Various groups, including the League of Women Voters of South Carolina, have weighed in to support the challenge. In a friend of the court brief, the League criticized the current system, saying it undermined the independence of the judiciary:
Judicial independence means, at least, that the judiciary is neither dominated nor controlled by the political branches and that it is disentangled to the extent possible from the forces that influence those branches' policy choices. If judges answer to political parties and electoral majorities to the same degree as legislators, the courts risk being perceived as mere shadow legislatures.
Indeed, the League pointed out, a “court dominated by a legislature risks losing the distinct character necessary for the non-legislative and nonpartisan work of judging.”

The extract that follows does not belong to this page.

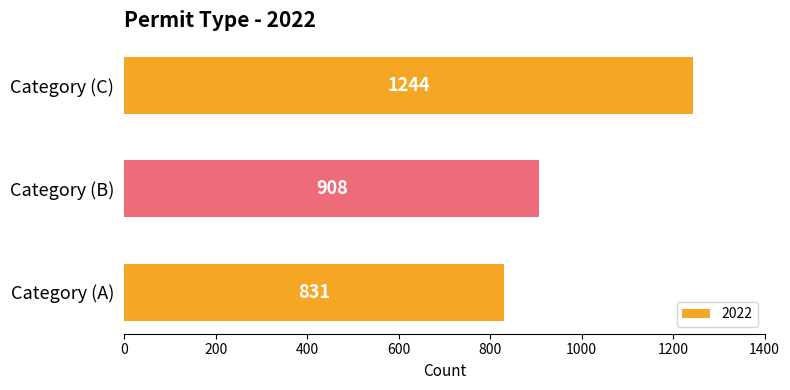

Reading bottom to top, list all the values displayed in this chart.

831	908	1244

Again: judges and politics don’t mix.
Depoliticizing the bench is a goal as old as the Republic. Alexander Hamilton explained in the Federalist Papers that “there is no liberty, if the power of judging be not separate from the legislative and executive powers.” If judges had to depend on the “Executive or legislature” to keep their jobs, Hamilton wrote, judges would have “too great a disposition to consult popularity” instead of consulting “the Constitution and the laws,” and we could not expect the “inflexible and uniform adherence to the rights of the Constitution, and of individuals, which we perceive to be indispensable in the courts of justice.”
Politicians in Arizona and South Carolina would be well served by heeding those words. They’re as true today as they were when Hamilton penned them, more than two centuries ago.